The Air Force has no current plans to train enlisted airmen to fly combat aircraft, Air Education and Training Command clarified on Tuesday.

“The Air Force is not considering expanding enlisted pilot opportunities into manned aircraft at this time,” AETC spokesman Capt. Beau Downey told Air Force Magazine in an email.

The possibility was raised by a Dec. 7 Air Force Times story, which reported that “a new pilot training program … will include enlisted airmen—and could eventually lead to them flying combat aircraft.”

Downey confirmed that five enlisted airmen will participate, alongside 15 officers, in AETC’s Pilot Training Next experimental program. But he said “the intent of the program is to study how different groups of airmen learn,” not to prepare the service to accept enlisted combat pilots.

Pilot Training Next will “explore a prototype training environment integrating various technologies to train and educate in an accelerated, cost efficient, learning-focused manner,” Downey said. “Our focus is to understand how airmen learn … and to explore technology and how that technology can produce better and faster learning.”

The service is currently using “a combination of legacy selection metrics and an interview process” to identify the first 20 participants in the program, which is slated to begin in February 2018, Downey said. Selectees will train for six months at the Reserve Center at the Austin-Bergstrom International Airport, in Austin, Texas.
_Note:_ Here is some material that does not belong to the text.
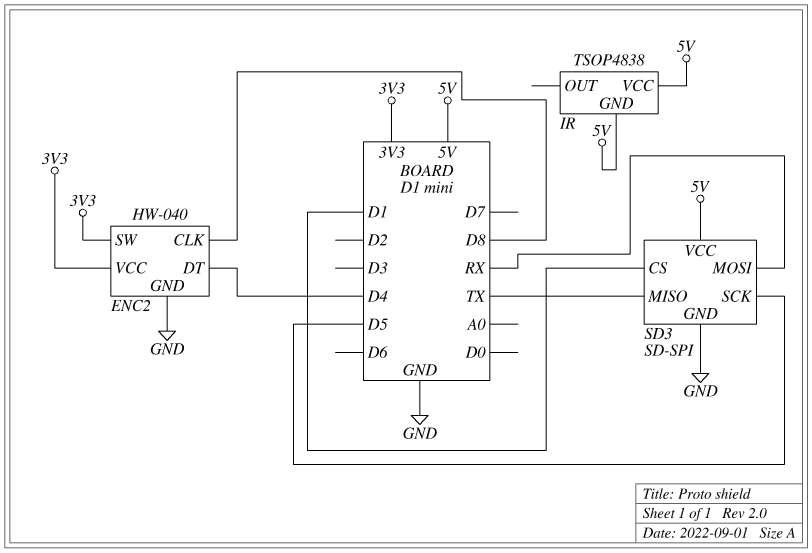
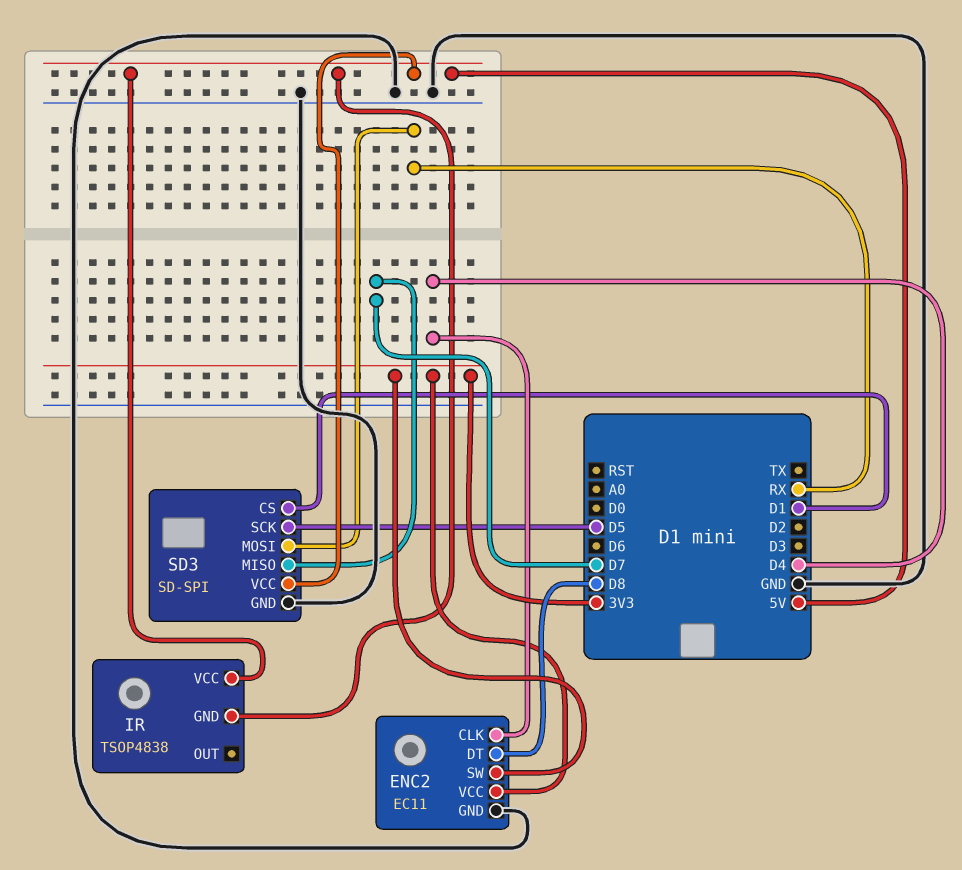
ENC2: HW-040 -> EC11
ENC2 pin CLK: D8 -> D4
ENC2 pin DT: D4 -> D8
SD3 pin MISO: TX -> D7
Ultimately, the service hopes the program can “refine AETC’s accessions, training, and education models,” Downey said. “We want to explore new recruiting and accession models and are willing to challenge the assumptions of the legacy model. Selecting enlisted members for the first class will allow us to understand more fully what qualities, habits of mind, and patterns of thought lead to success in the training environment.”

Upon completion of the Pilot Training Next program, enlisted airmen will have several options, including “returning to technical training, being enrolled in a future RQ-4 enlisted RPA pilot program, or even exploring opportunities for possible commissioning.”

The Air Force began training enlisted airmen to fly remotely piloted aircraft this year. In May, the first three enlisted airmen graduated from the service’s RQ-4 pilot training program.